Let’s put plus and minus signs in the 99th line of Pascal’s triangle. Between the first and second number there is a minus sign, between the second and the third there is a plus sign, between the third and the fourth there is a minus sign, then again a plus sign, and so on. Find the value of the resulting expression.
Can you find
a) in the 100th line of Pascal’s triangle, the number \(1 + 2 + 3 + \dots + 98 + 99\)?
b) in the 200th line the sum of the squares of the numbers in the 100th line?
Prove there are no integer solutions for the equation \(3x^2 + 2 = y^2\).
Can seven phones be connected with wires so that each phone is connected to exactly three others?

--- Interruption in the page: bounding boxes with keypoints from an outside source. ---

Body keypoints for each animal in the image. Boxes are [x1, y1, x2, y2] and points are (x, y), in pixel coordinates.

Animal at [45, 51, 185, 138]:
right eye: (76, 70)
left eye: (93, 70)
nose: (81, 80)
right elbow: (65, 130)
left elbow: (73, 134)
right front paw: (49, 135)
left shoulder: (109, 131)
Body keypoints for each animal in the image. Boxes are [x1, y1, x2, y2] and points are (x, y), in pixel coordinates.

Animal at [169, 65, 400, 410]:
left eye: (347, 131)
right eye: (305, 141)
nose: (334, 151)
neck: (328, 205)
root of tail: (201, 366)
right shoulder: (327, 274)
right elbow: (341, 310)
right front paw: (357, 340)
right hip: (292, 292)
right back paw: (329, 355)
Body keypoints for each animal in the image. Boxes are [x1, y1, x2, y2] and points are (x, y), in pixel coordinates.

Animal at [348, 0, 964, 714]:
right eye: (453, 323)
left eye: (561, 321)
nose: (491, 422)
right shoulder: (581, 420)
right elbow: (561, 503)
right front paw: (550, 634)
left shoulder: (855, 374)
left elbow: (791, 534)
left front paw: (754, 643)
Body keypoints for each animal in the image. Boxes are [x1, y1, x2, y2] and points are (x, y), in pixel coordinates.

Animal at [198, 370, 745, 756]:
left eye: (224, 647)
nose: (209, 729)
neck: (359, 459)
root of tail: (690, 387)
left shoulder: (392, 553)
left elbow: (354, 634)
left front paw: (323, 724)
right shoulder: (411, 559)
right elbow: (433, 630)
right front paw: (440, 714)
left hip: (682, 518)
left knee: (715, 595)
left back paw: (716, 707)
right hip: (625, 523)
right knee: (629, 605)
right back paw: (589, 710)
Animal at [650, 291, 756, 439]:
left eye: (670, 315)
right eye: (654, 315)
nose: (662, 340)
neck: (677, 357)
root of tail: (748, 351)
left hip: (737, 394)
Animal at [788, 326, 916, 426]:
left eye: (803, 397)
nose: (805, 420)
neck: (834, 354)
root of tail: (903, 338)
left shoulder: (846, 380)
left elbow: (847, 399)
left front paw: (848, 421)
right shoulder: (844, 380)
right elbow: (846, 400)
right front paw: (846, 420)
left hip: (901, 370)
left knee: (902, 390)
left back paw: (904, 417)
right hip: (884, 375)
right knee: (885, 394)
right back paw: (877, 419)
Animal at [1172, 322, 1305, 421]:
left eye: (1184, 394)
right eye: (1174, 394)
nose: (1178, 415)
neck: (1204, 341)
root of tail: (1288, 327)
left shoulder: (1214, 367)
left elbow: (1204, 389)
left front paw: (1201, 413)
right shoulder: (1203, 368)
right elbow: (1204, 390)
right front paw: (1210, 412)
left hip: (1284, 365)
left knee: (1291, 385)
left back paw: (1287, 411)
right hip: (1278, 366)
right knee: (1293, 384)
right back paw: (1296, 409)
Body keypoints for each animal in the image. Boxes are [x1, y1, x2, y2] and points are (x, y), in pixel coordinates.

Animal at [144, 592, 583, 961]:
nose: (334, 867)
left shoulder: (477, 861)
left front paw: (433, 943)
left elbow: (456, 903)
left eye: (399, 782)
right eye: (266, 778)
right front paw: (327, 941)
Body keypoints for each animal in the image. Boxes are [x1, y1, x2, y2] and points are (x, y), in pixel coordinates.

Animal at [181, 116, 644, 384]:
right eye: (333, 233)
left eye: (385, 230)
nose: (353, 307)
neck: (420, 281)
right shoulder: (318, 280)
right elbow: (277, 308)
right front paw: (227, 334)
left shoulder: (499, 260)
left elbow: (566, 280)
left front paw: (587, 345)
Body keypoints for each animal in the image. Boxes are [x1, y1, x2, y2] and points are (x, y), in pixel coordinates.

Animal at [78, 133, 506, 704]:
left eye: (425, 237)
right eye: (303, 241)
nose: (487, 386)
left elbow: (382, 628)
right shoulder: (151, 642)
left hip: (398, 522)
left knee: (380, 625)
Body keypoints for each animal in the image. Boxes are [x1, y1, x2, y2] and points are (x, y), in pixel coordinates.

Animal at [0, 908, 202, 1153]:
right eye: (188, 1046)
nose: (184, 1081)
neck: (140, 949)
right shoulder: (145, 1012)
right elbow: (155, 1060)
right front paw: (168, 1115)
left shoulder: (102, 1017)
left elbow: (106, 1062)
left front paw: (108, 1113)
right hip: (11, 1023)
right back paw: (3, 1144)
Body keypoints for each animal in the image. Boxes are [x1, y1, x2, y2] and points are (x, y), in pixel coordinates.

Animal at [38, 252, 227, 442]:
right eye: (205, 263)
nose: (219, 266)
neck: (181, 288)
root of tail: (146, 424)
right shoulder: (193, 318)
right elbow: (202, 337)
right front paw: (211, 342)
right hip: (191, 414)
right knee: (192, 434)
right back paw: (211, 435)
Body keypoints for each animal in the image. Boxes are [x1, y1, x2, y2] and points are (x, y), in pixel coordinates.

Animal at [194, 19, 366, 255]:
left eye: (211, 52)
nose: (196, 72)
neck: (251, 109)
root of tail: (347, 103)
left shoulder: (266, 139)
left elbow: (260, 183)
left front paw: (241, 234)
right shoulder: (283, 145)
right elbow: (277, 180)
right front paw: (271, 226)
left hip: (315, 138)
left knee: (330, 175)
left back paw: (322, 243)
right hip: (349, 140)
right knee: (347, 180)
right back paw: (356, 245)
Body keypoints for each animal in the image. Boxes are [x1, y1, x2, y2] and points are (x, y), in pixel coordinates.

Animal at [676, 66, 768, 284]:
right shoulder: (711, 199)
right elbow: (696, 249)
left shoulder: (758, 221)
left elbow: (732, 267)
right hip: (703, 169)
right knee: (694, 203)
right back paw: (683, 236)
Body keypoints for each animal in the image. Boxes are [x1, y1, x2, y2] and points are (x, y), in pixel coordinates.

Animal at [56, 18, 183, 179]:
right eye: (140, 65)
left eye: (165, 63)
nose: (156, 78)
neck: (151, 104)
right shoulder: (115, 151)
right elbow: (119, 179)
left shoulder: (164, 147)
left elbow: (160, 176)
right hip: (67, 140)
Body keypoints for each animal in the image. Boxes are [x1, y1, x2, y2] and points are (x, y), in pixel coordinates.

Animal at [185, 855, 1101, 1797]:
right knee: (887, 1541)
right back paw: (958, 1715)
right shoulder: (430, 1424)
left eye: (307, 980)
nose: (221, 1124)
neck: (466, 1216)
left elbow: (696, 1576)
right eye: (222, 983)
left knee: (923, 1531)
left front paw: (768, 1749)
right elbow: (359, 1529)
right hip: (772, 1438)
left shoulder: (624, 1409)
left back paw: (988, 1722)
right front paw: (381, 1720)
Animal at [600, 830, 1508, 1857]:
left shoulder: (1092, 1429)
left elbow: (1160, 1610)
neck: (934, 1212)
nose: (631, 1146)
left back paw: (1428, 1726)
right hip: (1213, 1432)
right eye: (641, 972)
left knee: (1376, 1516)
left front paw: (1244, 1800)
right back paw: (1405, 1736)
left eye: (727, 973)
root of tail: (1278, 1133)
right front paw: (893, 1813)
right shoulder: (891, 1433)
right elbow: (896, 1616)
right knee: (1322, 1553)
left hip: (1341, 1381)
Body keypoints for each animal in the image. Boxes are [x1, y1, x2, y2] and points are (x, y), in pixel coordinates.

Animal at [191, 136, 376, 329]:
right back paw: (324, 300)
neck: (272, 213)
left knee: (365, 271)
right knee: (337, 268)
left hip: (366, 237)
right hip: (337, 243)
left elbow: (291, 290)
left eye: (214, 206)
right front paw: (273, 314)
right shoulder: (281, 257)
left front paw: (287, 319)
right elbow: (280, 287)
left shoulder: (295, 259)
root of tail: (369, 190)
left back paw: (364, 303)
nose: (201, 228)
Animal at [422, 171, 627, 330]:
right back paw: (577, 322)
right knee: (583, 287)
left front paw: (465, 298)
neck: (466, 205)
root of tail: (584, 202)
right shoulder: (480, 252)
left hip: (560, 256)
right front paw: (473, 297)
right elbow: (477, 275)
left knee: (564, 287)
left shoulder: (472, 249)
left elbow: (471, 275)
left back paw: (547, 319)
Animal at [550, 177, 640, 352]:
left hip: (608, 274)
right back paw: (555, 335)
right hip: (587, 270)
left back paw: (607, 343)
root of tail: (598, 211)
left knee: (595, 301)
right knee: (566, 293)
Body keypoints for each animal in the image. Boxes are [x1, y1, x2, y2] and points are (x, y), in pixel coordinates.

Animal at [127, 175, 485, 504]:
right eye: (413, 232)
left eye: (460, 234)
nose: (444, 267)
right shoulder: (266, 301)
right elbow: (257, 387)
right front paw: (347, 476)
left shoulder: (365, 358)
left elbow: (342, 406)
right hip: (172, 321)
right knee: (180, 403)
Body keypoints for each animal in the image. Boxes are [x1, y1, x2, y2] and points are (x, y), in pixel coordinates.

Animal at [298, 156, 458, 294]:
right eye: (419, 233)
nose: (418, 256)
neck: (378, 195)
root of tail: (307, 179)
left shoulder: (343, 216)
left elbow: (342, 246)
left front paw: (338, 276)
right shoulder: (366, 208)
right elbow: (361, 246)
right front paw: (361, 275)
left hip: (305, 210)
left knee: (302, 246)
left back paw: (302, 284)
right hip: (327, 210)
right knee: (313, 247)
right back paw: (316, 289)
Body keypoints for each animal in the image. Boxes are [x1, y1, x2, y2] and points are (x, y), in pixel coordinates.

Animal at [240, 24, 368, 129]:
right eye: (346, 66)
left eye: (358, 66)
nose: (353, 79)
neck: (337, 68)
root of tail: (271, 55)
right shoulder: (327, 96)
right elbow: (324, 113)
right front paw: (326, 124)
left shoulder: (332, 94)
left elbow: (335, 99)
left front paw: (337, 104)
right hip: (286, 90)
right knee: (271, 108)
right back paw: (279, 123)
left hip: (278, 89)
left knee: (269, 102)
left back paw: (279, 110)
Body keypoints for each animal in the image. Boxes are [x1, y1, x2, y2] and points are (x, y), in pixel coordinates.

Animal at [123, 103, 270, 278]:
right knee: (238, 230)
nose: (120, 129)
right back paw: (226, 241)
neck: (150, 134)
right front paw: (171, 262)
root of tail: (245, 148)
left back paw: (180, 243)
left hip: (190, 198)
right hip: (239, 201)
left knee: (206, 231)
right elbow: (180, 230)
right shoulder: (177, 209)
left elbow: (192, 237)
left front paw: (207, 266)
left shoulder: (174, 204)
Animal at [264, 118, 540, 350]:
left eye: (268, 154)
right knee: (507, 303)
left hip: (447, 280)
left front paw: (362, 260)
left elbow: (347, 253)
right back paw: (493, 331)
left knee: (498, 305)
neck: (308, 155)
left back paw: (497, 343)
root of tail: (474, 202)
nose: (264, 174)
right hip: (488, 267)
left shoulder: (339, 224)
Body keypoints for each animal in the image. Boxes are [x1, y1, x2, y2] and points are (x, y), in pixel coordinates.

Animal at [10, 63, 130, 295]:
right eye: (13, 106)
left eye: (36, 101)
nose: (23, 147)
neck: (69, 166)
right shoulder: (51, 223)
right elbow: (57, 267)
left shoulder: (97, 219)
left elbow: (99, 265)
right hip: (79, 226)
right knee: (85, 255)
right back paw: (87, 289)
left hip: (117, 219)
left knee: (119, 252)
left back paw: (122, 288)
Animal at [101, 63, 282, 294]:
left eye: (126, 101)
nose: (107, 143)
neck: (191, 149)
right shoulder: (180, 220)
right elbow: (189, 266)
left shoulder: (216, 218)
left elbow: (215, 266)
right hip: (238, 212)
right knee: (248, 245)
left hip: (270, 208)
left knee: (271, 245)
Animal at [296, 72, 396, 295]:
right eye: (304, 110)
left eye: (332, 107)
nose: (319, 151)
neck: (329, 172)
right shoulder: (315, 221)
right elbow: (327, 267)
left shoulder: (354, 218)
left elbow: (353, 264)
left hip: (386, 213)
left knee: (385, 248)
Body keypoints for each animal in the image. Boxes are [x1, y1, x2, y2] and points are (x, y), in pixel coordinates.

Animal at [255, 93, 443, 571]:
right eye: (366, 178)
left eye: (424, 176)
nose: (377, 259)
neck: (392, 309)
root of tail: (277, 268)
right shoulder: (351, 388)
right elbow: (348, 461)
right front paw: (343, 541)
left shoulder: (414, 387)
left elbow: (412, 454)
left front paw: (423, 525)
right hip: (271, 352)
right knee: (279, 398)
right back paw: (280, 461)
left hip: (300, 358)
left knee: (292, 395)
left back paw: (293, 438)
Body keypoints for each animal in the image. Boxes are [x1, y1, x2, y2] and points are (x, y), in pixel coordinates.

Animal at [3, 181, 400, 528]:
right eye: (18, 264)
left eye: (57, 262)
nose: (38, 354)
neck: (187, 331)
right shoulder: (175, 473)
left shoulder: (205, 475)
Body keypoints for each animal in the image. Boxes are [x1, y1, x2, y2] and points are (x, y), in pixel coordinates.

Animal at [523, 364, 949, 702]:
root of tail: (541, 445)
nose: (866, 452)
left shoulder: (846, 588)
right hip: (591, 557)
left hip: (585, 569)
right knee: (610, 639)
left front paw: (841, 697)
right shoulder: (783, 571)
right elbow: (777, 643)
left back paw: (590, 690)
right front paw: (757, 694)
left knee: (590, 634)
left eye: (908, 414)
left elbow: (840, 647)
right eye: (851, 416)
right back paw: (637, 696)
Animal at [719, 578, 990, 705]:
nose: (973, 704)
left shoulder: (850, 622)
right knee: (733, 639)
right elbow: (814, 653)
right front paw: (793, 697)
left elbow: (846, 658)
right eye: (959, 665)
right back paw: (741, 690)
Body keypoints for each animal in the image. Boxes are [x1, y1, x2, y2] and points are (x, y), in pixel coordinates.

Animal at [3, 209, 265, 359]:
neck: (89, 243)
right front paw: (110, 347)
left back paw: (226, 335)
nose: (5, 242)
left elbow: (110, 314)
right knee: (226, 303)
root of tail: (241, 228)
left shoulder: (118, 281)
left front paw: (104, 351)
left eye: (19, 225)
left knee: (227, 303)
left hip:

a) Can 4 points be placed on a plane so that each of them is connected by segments with three points (without intersections)?
b) Can 6 points be placed on a plane and connected by non-intersecting segments so that exactly 4 segments emerge from each point?
Write out in a row the numbers from \(1\) to \(9\) (every number once) so that every two consecutive numbers give a two-digit number that is divisible by \(7\) or by \(13\).
Several Top Secret Objects are connected by an underground railway in such a way that each Object is directly connected to no more than three others and from each Object one can reach any other Object by going and by changing no more than once. What is the maximum number of Top Secret Objects?
Prove that the sum of
a) any number of even numbers is even;
b) an even number of odd numbers is even;
c) an odd number of odd numbers is odd.
Prove that the product of
a) two odd numbers is odd;
b) an even number with any integer is even.
Several guests are sitting at a round table. Some of them are familiar with each other; mutually acquainted. All the acquaintances of any guest (counting himself) sit around the table at regular intervals. (For another person, these gaps may be different.) It is known that any two have at least one common acquaintance. Prove that all guests are familiar with each other.